Problem to work on – Retype the items word for word, from the first line through the line containing "sikeresen visszaverték a németek táma", including that line.

★ ★ ★ ★ ★ ★ ★

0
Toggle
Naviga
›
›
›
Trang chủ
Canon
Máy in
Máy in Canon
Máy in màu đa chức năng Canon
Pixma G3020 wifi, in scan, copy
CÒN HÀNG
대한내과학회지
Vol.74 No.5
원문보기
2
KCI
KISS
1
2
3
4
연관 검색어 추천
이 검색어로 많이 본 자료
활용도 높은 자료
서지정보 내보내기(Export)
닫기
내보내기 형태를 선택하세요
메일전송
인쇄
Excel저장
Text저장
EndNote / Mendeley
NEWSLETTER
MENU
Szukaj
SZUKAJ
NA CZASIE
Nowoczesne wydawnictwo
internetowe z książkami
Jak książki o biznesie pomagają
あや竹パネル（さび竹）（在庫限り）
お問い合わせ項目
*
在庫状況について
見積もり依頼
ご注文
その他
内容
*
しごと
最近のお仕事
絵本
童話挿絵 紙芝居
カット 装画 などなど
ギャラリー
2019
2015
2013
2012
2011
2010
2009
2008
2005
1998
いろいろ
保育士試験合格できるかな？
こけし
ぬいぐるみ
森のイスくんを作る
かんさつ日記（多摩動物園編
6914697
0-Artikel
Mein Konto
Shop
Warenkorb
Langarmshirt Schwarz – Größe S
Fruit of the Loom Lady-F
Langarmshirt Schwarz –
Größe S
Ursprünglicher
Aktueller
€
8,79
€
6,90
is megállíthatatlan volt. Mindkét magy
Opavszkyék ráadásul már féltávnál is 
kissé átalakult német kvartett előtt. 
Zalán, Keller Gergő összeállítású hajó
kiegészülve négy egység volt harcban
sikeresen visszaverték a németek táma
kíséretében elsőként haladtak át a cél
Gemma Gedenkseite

★ ★ ★ ★ ★ ★ ★

Output below –
0
Toggle
Naviga
›
›
›
Trang chủ
Canon
Máy in
Máy in Canon
Máy in màu đa chức năng Canon
Pixma G3020 wifi, in scan, copy
CÒN HÀNG
대한내과학회지
Vol.74 No.5
원문보기
2
KCI
KISS
1
2
3
4
연관 검색어 추천
이 검색어로 많이 본 자료
활용도 높은 자료
서지정보 내보내기(Export)
닫기
내보내기 형태를 선택하세요
메일전송
인쇄
Excel저장
Text저장
EndNote / Mendeley
NEWSLETTER
MENU
Szukaj
SZUKAJ
NA CZASIE
Nowoczesne wydawnictwo
internetowe z książkami
Jak książki o biznesie pomagają
あや竹パネル（さび竹）（在庫限り）
お問い合わせ項目
*
在庫状況について
見積もり依頼
ご注文
その他
内容
*
しごと
最近のお仕事
絵本
童話挿絵 紙芝居
カット 装画 などなど
ギャラリー
2019
2015
2013
2012
2011
2010
2009
2008
2005
1998
いろいろ
保育士試験合格できるかな？
こけし
ぬいぐるみ
森のイスくんを作る
かんさつ日記（多摩動物園編
6914697
0-Artikel
Mein Konto
Shop
Warenkorb
Langarmshirt Schwarz – Größe S
Fruit of the Loom Lady-F
Langarmshirt Schwarz –
Größe S
Ursprünglicher
Aktueller
€
8,79
€
6,90
is megállíthatatlan volt. Mindkét magy
Opavszkyék ráadásul már féltávnál is 
kissé átalakult német kvartett előtt. 
Zalán, Keller Gergő összeállítású hajó
kiegészülve négy egység volt harcban
sikeresen visszaverték a németek táma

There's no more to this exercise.